Some important points need to be made about the MacWade case. First and foremost, it is not binding law here in Massachusetts. The Second Circuit’s jurisdiction spans New York, Connecticut, and Vermont. Massachusetts is located in the First Circuit, which has not had a case similar to MacWade. Indeed, a search of the cases citing MacWade reveals only one from the First Circuit and that one does not deal with random bag checks—the citation is for a broader legal principle. Similarly, no state cases in Massachusetts cite to MacWade either. Nor has the U.S. Supreme Court heard any case dealing with this sort of program. So, while MacWade remains the “go-to” case regarding random bag checks on the subway, it is only persuasive authority in Massachusetts and no state or federal court is required to follow it.
All of this points to a frustrating reality: the law in Massachusetts is silent on the permissibility of random bag checks on the T. Based on Carkhuff, we know only that any such program needs be designed to minimize the intrusiveness of the search policy. Thus, the manner that law enforcement officers are conducting these bags probably matters a lot. Perhaps the single most important question is whether they are giving sufficient warnings to passengers about the possibility of a search. The warning needs to allow passengers uninterested in consenting to search an opportunity to leave. I don’t have those sorts of facts right now. Thankfully, as of this writing, I have not been requested to submit to such a search nor have I observed one. My reading of the law suggests that such a random bag check policy probably violates state law unless it is carefully tailored to be as minimally invasive as possible and riders are afforded ample opportunity to leave rather than be searched.

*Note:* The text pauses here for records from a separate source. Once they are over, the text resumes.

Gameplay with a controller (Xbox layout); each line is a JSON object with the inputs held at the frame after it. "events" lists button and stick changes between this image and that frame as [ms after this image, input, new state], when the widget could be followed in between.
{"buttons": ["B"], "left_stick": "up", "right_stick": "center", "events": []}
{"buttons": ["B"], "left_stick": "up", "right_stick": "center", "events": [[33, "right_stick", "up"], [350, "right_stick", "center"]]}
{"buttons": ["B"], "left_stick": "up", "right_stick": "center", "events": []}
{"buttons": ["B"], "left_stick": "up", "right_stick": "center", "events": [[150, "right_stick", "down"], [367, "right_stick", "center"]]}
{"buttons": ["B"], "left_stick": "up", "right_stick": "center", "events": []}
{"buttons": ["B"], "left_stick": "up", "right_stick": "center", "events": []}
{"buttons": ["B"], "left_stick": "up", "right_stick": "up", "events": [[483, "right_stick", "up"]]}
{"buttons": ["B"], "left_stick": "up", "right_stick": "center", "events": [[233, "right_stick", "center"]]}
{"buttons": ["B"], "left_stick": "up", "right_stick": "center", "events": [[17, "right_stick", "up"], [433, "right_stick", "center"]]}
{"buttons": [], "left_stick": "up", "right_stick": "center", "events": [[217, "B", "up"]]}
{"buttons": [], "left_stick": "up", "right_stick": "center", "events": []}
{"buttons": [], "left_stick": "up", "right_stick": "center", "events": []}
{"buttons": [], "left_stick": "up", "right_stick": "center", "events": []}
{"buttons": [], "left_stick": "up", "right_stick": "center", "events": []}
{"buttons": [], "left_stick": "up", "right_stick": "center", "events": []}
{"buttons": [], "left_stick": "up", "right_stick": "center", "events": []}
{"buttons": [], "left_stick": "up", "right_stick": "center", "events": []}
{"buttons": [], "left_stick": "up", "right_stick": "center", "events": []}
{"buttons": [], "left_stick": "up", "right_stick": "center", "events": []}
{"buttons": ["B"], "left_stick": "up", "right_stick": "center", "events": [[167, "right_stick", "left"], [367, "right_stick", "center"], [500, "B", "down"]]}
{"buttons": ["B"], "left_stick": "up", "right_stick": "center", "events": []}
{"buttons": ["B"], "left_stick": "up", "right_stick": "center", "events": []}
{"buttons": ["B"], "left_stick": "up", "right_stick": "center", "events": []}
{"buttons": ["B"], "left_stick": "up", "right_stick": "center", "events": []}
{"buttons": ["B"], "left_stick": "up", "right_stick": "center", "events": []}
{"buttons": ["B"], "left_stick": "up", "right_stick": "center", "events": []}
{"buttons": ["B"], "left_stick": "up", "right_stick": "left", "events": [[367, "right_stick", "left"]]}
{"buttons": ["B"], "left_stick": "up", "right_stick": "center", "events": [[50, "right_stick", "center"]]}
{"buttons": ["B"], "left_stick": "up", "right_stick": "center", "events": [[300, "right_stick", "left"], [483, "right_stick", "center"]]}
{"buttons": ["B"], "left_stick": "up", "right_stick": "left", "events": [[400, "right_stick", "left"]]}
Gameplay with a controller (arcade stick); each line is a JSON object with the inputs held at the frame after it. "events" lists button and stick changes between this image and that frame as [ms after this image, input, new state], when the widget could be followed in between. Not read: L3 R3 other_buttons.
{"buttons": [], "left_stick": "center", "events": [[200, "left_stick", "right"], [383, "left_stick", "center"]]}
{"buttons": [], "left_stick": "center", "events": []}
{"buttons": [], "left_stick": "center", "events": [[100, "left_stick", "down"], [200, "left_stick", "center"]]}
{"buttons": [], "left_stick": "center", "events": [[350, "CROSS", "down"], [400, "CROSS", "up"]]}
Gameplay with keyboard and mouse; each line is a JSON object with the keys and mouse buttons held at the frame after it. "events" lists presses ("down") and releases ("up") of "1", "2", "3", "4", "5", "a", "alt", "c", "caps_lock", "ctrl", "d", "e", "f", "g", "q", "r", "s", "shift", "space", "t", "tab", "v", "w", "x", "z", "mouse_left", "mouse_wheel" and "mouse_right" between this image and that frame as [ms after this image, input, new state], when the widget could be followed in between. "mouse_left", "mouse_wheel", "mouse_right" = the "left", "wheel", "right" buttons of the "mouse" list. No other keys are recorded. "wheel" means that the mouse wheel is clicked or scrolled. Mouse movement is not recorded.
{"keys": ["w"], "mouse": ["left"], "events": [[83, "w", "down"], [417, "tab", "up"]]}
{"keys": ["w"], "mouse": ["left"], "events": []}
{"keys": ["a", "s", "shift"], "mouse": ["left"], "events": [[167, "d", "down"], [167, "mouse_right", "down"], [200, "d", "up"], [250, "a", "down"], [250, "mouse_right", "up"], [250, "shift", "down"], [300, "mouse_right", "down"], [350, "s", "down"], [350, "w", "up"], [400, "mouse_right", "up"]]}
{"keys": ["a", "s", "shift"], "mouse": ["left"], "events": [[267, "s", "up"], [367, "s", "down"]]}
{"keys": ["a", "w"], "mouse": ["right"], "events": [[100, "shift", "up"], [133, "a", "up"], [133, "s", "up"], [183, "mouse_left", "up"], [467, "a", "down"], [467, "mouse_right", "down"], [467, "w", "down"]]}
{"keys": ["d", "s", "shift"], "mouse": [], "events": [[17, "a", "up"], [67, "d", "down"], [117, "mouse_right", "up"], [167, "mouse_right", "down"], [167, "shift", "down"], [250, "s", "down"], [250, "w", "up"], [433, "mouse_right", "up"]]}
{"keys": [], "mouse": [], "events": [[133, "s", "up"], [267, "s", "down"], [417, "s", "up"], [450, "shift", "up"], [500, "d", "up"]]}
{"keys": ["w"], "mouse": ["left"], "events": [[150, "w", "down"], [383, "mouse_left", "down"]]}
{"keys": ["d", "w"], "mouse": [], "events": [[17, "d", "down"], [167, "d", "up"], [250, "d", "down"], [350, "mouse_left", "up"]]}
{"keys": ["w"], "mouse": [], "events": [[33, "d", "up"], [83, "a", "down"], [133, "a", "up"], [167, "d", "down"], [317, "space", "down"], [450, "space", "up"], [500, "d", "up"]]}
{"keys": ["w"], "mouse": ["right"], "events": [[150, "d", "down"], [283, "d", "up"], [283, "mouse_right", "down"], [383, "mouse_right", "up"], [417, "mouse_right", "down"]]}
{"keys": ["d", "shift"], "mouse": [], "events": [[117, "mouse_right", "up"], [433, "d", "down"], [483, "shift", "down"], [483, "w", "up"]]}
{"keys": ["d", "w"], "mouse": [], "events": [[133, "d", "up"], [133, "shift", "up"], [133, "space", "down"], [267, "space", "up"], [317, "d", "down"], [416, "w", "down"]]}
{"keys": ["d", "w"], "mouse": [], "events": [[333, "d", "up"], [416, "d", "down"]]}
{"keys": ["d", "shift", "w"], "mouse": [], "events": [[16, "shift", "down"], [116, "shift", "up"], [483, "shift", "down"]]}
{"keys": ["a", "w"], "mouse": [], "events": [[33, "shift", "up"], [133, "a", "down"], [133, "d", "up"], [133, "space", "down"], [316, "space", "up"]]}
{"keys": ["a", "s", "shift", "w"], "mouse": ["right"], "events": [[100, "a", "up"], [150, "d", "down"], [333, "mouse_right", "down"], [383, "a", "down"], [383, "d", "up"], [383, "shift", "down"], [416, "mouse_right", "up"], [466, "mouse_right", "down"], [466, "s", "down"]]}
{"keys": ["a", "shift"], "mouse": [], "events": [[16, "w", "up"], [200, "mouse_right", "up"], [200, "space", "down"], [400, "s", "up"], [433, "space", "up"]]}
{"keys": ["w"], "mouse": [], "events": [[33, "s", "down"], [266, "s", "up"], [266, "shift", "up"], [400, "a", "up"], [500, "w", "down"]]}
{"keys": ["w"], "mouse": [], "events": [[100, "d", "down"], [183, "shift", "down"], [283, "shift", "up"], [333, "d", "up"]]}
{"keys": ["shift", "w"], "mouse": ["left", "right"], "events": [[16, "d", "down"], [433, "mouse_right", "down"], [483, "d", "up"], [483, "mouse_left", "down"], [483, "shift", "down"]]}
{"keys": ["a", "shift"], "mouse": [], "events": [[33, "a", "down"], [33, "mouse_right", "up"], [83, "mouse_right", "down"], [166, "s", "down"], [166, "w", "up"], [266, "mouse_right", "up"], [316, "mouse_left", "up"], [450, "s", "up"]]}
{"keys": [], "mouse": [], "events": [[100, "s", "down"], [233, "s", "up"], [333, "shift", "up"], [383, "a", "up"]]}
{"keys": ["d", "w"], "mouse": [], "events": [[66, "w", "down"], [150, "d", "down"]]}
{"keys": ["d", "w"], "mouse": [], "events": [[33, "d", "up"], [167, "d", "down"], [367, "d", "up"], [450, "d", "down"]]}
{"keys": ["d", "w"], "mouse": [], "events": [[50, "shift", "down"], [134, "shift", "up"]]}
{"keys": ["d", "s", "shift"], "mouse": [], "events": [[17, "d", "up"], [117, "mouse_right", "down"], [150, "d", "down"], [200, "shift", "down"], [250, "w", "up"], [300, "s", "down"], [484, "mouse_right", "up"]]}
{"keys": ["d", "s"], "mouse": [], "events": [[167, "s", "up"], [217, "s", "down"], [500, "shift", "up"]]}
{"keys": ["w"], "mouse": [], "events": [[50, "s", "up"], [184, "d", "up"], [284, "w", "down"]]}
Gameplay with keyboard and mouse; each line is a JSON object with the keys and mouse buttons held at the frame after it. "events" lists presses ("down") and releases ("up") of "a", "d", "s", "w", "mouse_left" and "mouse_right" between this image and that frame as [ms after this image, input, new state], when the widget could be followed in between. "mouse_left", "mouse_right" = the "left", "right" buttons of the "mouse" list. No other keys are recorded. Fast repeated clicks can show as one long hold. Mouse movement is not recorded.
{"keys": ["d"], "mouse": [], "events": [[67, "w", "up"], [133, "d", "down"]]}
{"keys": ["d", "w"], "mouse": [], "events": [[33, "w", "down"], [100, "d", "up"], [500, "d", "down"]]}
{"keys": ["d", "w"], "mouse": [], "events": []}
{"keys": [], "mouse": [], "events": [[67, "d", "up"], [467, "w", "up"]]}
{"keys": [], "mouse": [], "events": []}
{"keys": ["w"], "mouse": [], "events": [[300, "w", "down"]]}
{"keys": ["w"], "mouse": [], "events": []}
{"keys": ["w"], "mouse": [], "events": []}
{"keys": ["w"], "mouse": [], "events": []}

Now as to how you should handle being asked to submit to such a search? I’m not going to give you legal advice but I will lend some common sense. Honestly, if police will allow you to leave that is probably the most sensible thing to do. If that is not an option for one reason or another, I would just remind you that there is more than one way to vindicate yourself when your constitutional rights have been violated. You don’t need to be arrested and charged with a crime to litigate your issue—there is always the federal lawsuit under § 1983 for violation of constitutional rights. So don’t get yourself arrested. If police order you to open a bag for inspection, make it clear that you’re not consenting but don’t get confrontational. Gather the information you might need if you pursue a lawsuit at a later point but remain respectful.
Reading over the Boston Globe’s article, I find myself alarmed at the quotes of individuals who felt ‘comfort’ by the heightened police presence. Personally, I find it disturbing. One of the truly great things about this country is that we don’t tolerate giving up personal liberty in exchange for marginally better safety. With all of the armed officers and National Guard members roaming around Boston, its starting to look like a police state. And that means the terrorist(s) won. The proper response here is to go about life as if there is no increased threat in a show that we won’t be terrorized into changing our way of life. I am greatly dismayed to see people of this great city highlighting the police state as a source of comfort. It is anything but. It is a disturbing recognition of terrorism’s success. I only hope that in the days to come, we reduce our police presence and go about our lives as they used to be.